A few years ago, I attended a State Consortium on Educator Effectiveness meeting in Baltimore co-hosted by the Council of Chief State School Officers and Learning Forward. At the meeting, principals from across the country were asked, “Is your job doable?” Their answers were both passionate and poignant.
Although no principal said his or her job was impossible, many described circumstances that left the audience wondering how long they would be able to sustain their pace. They described being required to complete formal evaluations of dozens of teachers each year. They highlighted their districts’ responses to their state student assessments and their roles in supporting the testing processes. They described workweeks that typically lasted 80-plus hours and weekends that were all but nonexistent. It was a sobering moment that left many in the audience wondering if we are asking our principals to do too much.
The Wallace Foundation Principal Pipeline Initiative works with six urban districts to create large corps of instructional leaders — principals whose main task is to improve teaching and learning. The districts are Hillsborough County, Florida; New York City, New York; Gwinnett County, Georgia; Charlotte-Mecklenburg, North Carolina; Prince George’s County, Maryland; and Denver, Colorado. The chosen districts survived a vetting process by Wallace before receiving funding. They are among the top districts in the country focusing their attention and resources on the principalship.

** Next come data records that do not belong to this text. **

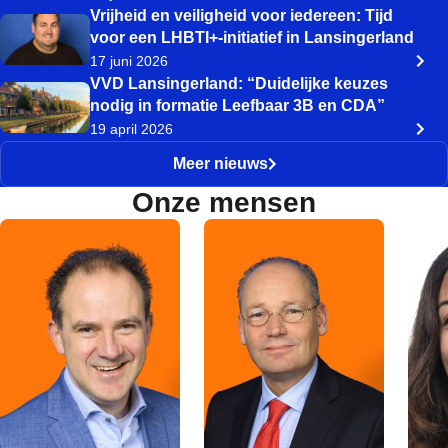
Vrijheid en veiligheid voor iedereen: Tijd
voor een LHBTI+-initiatief in Lansingerland
17 juni 2026
VVD Lansingerland: “Duidelijke keuzes
nodig in formatie Leefbaar 3B en CDA”
19 april 2026
Meer nieuws
Onze mensen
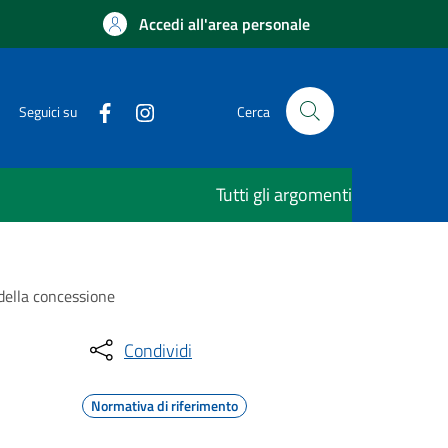
Accedi all'area personale
Seguici su
Cerca
Tutti gli argomenti
 della concessione
Condividi
Normativa di riferimento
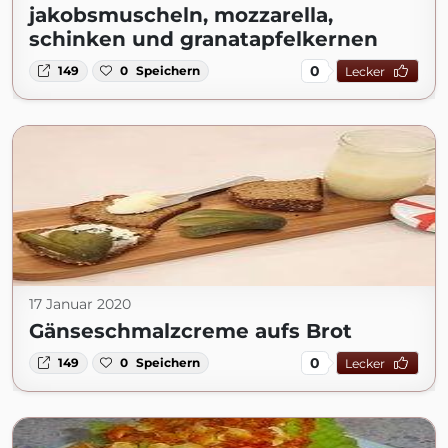
jakobsmuscheln, mozzarella,
schinken und granatapfelkernen
0
149
0
Speichern
Lecker
17 Januar 2020
Gänseschmalzcreme aufs Brot
0
149
0
Speichern
Lecker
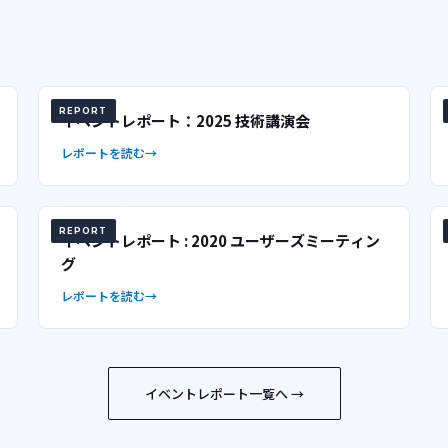
REPORT
イベントレポート：2025 技術講演会
レポートを読む
REPORT
イベントレポート : 2020 ユーザーズミーティン
グ
レポートを読む
イベントレポート一覧へ →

During a recent meeting of the Principal Pipeline Initiative professional learning community in New York, superintendents from these districts addressed the same question. Several were quick to acknowledge that the job of school principal is incredibly demanding and not for everyone. However, each superintendent who spoke emphasized that, while principals need the appropriate supports to do their jobs effectively, the job is doable.
As I reflect on these experiences, I’m drawn back to the word “supports.” What is it that districts — and perhaps provinces and states — can do to help support school leaders? Built into Wallace’s Principal Pipeline Initiative are the foundation’s beliefs about some of those supports, including:
- Very clear leadership standards that outline what leaders are expected to know and be able to do;
- Strong leadership preparation that ensures leaders can move into a principal position with the skills needed to do the job;
- An induction process that provides job-embedded learning during the first few years on the job; and
- Ongoing mentoring and support to help principals navigate the changing educational landscape.
The six Principal Pipeline Initiative districts had to prove these supports were either partially or completely in place before receiving the grant. After hearing from some of the overwhelmed principals from the State Consortium on Educator Effectiveness meeting, my guess is their districts may have lacked some of those basic supports. So what other supports do principals need? Here are a few I would offer:
- As part of their training, induction, and ongoing professional learning, principals need help understanding how to more effectively distribute leadership, particularly the management aspects of their work.
- Principals need central offices and regional service centers that are viewed by principals not as “mandate generators” but as “centers of support” and “providers of resources.”
- Principals need opportunities to network with their colleagues in learning communities where they can take ownership of their own learning.
Is the principal’s job doable? In many places, the answer is NO. However, we know what it takes to change that. It’s my hope that those principals who find themselves in “undoable” positions will find a way to advocate for a new reality.